▶ [EXCERPT]:

= = = = =

UC materials are often included in a solar energy conversion system in the form of an external layer, with different possible configurations, such as PV cell and rear converter or front converter and PV cell.33,34 On the other hand, the use of UC nanoparticles (UCNPs) in intimate contact with nanostructured semiconductors has the potential to maximize the synergy between the two nanomaterials.

In this work, we report on the design, fabrication and characterization of nanocomposite films based on sol–gel prepared WO3 and NaGdF4:Er3+, Yb3+ UCNPs to improve the absorption properties of WO3 nanostructured films in the NIR region of the solar spectrum. For the first time, UCNPs and pure metal oxides are used to produce nanocomposite films in which a photocurrent can be generated upon NIR irradiation. Er3+ is ideally suited for up-conversion since its electronic structure allows for many radiative transitions to occur (see Fig. S1). Er3+ is often co-doped with Yb3+. Co-doping with the Yb3+ ion has been shown to improve the intensity of the up-conversion emission compared to singly doped systems since Yb3+ possesses only one excited state with a very high absorption cross-section in the NIR (ca. 980 nm), which leads to efficient energy transfer to the 4I11/2 state of Er3+ also located at approximately 980 nm. Our solution to use NaGdF4:Er3+, Yb3+ UCNPs to photosensitize WO3 is based on the fact that, when excited at λexc = 980 nm, the UCNPs have two emission bands in the visible range, partly overlapping with the absorption spectrum of WO3,20,35 thus leading to the possibility to use them as photosensitizers. The measure of the photocurrent generated by UCNP/WO3 nanocomposite films in a planar configuration under NIR irradiation (λexc = 980 nm) confirmed the interest of our strategy. Atomic Force Microscopy (AFM), X-ray diffraction (XRD) and photoluminescence (PL) studies were conducted to identify the fabrication conditions to simultaneously achieve good photosensitization and charge carrier transport properties in the UCNP/WO3 films. Our strategy paves the way towards the NIR photosensitization of metal oxide semiconductors for PV applications by simple solution-based processing.

Experimental section

1. Microfabrication of the electrodes

ITO electrodes were patterned by photolithography. The ITO-coated glass substrates (Colorado Concept Coatings, 30 mm × 30 mm, <15 Ω square−1 sheet resistance) were first sequentially cleaned in an ultrasonic bath in isopropyl alcohol (IPA), acetone, and IPA for 15 min each, and N2-dried. Then, prior to the microfabrication steps, the substrates were exposed to a UV-ozone treatment for 15 min. After selective exposure and development of a positive-tone photoresist layer, the ITO film was chemically etched with hydrochloric acid (HCl[thin space (1/6-em)]:[thin space (1/6-em)]H2O 65 v/v%) and the unexposed photoresist was removed with acetone. This process resulted in ITO electrodes with an interelectrode spacing, L, of 100 μm and a width, W, of 6000 μm.

= = = = =

▶ [EXERCISE SET]:
#1 In the excerpt on UCNP/WO3 nanocomposite films, what interelectrode spacing did the patterned ITO electrodes have?
#2 Carry on the excerpt about UCNP/WO3 nanocomposite films from the point where it stops.

= = = = =

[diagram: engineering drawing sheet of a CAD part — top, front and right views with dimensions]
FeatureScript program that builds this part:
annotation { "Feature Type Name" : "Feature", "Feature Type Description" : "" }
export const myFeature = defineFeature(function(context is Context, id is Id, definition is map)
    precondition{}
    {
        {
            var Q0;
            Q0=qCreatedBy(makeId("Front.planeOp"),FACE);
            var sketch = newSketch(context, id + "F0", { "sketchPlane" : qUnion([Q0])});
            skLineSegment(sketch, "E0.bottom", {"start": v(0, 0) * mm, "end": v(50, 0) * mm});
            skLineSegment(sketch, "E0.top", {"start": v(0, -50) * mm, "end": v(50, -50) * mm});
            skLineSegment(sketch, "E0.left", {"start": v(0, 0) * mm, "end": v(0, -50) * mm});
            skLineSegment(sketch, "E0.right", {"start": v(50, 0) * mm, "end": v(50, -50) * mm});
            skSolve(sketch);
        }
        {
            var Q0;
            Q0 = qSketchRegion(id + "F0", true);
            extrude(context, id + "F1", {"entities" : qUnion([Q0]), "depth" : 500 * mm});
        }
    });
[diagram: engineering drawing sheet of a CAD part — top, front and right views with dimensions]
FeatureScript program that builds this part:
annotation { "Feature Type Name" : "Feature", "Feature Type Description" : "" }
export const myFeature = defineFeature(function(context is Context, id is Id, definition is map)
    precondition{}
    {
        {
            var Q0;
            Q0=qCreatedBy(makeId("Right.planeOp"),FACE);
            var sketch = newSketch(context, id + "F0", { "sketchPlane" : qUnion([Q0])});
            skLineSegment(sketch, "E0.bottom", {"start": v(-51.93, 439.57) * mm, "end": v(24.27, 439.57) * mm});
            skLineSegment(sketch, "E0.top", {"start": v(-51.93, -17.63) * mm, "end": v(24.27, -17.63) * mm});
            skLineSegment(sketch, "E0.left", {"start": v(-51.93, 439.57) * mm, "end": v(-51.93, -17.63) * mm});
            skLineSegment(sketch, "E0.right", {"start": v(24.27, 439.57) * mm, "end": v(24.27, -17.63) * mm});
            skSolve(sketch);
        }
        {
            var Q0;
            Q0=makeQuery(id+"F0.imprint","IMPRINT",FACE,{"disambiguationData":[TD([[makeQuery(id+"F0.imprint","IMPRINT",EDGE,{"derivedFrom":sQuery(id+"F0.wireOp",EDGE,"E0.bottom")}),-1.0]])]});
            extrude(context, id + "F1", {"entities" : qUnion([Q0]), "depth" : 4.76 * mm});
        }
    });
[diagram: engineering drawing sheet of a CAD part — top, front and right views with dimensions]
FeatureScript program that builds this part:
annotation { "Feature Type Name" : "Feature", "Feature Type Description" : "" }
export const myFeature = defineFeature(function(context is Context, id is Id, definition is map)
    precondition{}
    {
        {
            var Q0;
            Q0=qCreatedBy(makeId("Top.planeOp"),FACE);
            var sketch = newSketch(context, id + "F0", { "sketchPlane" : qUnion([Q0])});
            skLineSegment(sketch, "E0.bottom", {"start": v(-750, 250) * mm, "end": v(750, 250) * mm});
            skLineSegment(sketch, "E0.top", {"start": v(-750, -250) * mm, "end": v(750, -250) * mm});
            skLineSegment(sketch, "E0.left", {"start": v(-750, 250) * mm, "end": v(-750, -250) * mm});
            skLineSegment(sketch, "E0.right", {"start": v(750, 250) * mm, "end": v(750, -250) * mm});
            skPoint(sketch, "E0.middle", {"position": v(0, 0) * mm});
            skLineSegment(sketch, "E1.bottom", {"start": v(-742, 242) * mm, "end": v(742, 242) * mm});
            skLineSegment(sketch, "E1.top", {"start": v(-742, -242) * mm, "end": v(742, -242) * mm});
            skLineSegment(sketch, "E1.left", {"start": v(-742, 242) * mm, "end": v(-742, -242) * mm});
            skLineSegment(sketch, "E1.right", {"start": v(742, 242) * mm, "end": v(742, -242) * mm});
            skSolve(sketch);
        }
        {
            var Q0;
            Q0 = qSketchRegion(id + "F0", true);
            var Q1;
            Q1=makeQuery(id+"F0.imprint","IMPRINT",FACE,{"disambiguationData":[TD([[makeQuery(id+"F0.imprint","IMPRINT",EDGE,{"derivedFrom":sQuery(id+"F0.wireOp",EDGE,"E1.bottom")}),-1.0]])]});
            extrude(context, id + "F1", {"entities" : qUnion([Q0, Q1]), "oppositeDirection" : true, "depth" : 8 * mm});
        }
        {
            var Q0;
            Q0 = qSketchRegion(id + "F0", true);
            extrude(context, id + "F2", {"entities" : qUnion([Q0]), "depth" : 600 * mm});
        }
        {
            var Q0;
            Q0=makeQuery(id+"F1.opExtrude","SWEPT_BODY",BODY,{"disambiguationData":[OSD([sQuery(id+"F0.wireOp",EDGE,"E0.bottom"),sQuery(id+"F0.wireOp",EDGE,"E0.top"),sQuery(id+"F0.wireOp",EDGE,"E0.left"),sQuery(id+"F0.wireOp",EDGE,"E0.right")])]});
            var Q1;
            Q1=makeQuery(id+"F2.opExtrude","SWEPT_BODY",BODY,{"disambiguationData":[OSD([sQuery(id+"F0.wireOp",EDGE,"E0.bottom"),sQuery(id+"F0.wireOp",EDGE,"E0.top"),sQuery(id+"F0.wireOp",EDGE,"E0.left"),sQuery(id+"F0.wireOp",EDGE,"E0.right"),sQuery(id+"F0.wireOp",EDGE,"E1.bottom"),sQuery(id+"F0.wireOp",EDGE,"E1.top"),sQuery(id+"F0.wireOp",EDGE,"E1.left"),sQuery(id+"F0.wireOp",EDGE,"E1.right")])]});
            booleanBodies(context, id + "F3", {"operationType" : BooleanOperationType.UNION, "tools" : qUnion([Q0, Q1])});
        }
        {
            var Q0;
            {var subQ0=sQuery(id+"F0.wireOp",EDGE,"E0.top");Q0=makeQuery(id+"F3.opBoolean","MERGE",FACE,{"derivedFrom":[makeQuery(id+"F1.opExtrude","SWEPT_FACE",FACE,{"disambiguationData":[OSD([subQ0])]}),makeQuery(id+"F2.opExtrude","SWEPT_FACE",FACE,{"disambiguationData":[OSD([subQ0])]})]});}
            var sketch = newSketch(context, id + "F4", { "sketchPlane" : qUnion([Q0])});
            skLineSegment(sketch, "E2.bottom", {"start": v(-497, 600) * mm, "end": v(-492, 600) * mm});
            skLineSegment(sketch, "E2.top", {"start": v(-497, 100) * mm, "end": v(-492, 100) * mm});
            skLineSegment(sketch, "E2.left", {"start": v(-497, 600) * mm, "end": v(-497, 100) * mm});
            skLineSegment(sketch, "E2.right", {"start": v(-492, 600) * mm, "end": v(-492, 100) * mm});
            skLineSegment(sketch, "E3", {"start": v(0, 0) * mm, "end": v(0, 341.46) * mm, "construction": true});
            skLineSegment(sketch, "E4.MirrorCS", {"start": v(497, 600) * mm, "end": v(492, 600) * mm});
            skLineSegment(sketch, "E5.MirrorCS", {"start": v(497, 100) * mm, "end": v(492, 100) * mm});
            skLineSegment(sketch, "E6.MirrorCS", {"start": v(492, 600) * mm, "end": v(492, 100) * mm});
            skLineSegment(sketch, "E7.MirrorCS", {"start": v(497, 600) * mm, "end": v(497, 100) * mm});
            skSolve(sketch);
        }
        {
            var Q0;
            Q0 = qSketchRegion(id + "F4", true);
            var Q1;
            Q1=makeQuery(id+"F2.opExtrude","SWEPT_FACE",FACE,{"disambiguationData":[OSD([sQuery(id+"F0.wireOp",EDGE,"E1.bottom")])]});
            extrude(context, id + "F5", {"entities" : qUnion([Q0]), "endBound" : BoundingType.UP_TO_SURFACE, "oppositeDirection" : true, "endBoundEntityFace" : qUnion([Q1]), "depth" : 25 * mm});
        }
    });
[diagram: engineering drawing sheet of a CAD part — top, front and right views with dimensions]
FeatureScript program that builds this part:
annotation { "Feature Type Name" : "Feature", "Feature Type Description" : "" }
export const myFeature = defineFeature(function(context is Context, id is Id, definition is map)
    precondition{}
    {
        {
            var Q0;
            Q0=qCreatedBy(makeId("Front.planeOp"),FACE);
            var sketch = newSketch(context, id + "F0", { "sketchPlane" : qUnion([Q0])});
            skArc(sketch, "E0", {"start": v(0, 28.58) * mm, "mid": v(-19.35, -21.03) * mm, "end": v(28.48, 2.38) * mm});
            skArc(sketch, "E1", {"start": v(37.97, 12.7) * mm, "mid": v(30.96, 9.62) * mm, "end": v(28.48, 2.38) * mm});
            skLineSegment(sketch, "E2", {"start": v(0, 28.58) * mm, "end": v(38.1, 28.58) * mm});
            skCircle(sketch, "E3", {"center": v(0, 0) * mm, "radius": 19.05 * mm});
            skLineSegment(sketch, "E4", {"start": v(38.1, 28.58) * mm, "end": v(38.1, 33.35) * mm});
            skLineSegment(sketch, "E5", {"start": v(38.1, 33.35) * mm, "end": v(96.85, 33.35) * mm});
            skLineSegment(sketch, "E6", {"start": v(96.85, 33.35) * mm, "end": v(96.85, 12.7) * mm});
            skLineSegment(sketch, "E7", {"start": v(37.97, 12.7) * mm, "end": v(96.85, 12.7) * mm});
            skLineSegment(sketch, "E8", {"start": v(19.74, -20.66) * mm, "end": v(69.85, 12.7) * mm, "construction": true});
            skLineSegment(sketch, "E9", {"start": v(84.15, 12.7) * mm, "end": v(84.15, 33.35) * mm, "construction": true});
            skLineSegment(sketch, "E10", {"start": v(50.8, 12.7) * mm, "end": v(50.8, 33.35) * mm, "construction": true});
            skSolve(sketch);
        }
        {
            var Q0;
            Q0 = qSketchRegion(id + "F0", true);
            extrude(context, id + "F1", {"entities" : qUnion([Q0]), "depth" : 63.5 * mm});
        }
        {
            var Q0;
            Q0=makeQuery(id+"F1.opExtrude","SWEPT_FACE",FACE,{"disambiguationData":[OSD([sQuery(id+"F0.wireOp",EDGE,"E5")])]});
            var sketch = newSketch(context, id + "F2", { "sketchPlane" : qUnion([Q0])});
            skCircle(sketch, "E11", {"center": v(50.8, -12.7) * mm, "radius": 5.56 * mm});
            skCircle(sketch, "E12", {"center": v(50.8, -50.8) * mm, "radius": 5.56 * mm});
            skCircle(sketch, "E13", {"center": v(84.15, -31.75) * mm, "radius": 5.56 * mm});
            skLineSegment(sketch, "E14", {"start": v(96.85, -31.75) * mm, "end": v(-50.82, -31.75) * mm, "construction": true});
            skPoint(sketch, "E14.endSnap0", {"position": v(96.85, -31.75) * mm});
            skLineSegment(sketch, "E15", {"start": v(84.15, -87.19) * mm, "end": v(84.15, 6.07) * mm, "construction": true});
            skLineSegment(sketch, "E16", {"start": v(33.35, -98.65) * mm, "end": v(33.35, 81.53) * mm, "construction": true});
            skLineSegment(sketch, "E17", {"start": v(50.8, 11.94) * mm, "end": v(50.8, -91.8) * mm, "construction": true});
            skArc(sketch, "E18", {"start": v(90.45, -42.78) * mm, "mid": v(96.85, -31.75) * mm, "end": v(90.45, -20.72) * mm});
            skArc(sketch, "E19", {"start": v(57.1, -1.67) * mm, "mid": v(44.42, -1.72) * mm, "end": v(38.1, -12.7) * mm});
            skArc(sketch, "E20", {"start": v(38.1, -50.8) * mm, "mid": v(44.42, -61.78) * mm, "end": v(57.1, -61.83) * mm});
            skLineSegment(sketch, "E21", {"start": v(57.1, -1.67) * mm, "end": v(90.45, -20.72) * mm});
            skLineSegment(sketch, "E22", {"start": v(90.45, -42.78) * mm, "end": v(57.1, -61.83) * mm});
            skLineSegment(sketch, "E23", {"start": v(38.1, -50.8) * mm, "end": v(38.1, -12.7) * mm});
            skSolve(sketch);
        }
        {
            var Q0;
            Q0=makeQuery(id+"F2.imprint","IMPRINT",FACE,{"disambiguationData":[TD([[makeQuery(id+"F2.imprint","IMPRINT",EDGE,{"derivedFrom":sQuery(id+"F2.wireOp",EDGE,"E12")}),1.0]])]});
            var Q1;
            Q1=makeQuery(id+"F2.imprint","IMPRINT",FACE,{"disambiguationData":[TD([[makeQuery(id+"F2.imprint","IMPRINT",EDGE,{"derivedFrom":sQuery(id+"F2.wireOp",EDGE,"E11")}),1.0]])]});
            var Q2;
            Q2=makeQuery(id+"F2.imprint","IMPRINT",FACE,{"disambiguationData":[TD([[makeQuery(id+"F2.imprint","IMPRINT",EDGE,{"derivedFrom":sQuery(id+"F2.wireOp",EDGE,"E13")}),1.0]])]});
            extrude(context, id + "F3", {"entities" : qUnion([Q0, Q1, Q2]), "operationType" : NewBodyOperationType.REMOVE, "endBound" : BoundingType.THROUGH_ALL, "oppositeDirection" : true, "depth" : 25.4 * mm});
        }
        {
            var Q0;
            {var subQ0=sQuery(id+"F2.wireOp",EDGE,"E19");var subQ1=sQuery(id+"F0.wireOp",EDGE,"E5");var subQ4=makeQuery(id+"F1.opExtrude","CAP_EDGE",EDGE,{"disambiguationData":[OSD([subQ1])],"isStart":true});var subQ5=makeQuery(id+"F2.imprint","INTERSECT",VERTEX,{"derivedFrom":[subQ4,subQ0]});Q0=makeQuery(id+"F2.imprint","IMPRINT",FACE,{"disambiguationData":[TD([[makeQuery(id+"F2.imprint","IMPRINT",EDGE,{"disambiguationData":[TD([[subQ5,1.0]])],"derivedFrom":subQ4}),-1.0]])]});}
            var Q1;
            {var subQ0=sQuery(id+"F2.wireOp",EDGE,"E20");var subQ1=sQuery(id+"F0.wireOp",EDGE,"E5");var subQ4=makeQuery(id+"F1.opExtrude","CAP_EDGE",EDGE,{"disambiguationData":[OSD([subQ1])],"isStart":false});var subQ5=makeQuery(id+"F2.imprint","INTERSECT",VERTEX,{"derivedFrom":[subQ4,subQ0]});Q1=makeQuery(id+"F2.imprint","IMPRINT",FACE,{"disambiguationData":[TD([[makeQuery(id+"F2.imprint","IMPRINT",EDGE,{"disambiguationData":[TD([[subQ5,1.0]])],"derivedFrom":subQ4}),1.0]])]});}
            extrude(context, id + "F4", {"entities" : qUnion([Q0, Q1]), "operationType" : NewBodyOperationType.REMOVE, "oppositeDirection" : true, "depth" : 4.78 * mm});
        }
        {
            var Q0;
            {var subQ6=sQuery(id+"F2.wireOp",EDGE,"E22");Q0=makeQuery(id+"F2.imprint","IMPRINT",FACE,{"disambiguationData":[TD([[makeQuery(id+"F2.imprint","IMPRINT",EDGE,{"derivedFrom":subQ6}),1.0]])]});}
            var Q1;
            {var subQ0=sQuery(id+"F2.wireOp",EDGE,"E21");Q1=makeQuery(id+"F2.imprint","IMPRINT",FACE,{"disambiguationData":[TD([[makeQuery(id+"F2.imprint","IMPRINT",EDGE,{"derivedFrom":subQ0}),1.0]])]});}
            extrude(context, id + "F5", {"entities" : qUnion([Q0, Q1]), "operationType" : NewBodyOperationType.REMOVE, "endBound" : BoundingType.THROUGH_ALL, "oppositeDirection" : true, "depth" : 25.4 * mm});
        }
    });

= = = = =

▶ [ANSWERS FOR THE TASKS]:
#1 The ITO electrodes had an interelectrode spacing of 100 μm.

#2
2. Materials and film fabrication

The WO3 films were prepared following a sol–gel synthesis process already reported in the literature.10 Na2WO4, PEG-200, ethanol and the proton-exchange resin (Dowex® 50WX2) were purchased from Sigma Aldrich. NaGdF4:Er3+, Yb3+ (2 mol% Er3+, 20 mol% Yb3+) UCNPs were prepared via a thermal decomposition process also reported in the literature.35 First, lanthanide trifluoroacetates used as precursors in the synthesis were prepared from lanthanide oxides (Alpha Aesar, Gd2O3, Er2O3, Yb2O3, >99.99%) in deionized water and trifluoroacetic acid (Alpha Aesar, 99%).36 In the standard process, the obtained precursors, together with the required stoichiometric quantities of sodium trifluoroacetate (Sigma-Aldrich, 98%), were injected at a rate of 1.0 mL min−1 in a 1[thin space (1/6-em)]:[thin space (1/6-em)]1 solution of oleic acid (Alpha Aesar, 90%) and octadecene (Alpha Aesar, 90%) at 315 °C, and aged for 1 h. The prepared β-phase NaGdF4:Er3+, Yb3+ UCNPs were then washed by centrifugation and redispersed in hexane. The LiYF4:Tm3+, Yb3+ UCNPs were synthesized using a similar technique with slight modifications (mainly, the precursors weren't injected. Instead, they were mixed with oleic acid and octadecene from the very beginning).37 In this case, the oxides Y2O3, Tm2O3 were used to prepare the trifluoroacetates precursors and lithium trifluoroacetate was used in the reaction that was done at 325 °C. The synthesized UCNPs were capped with long-chained oleate molecules making them hydrophobic. To render them hydrophilic and to avoid any possible effect of the capping agent in the final material, the oleates were removed by following a process described in literature.38 NaGdF4:Er3+, Yb3+ UCNPs had a narrow size distribution, with a diameter of 45 nm (see Fig. 1a), and showed a hexagonal-nanoplate shape typical of the β-phase of NaGdF4.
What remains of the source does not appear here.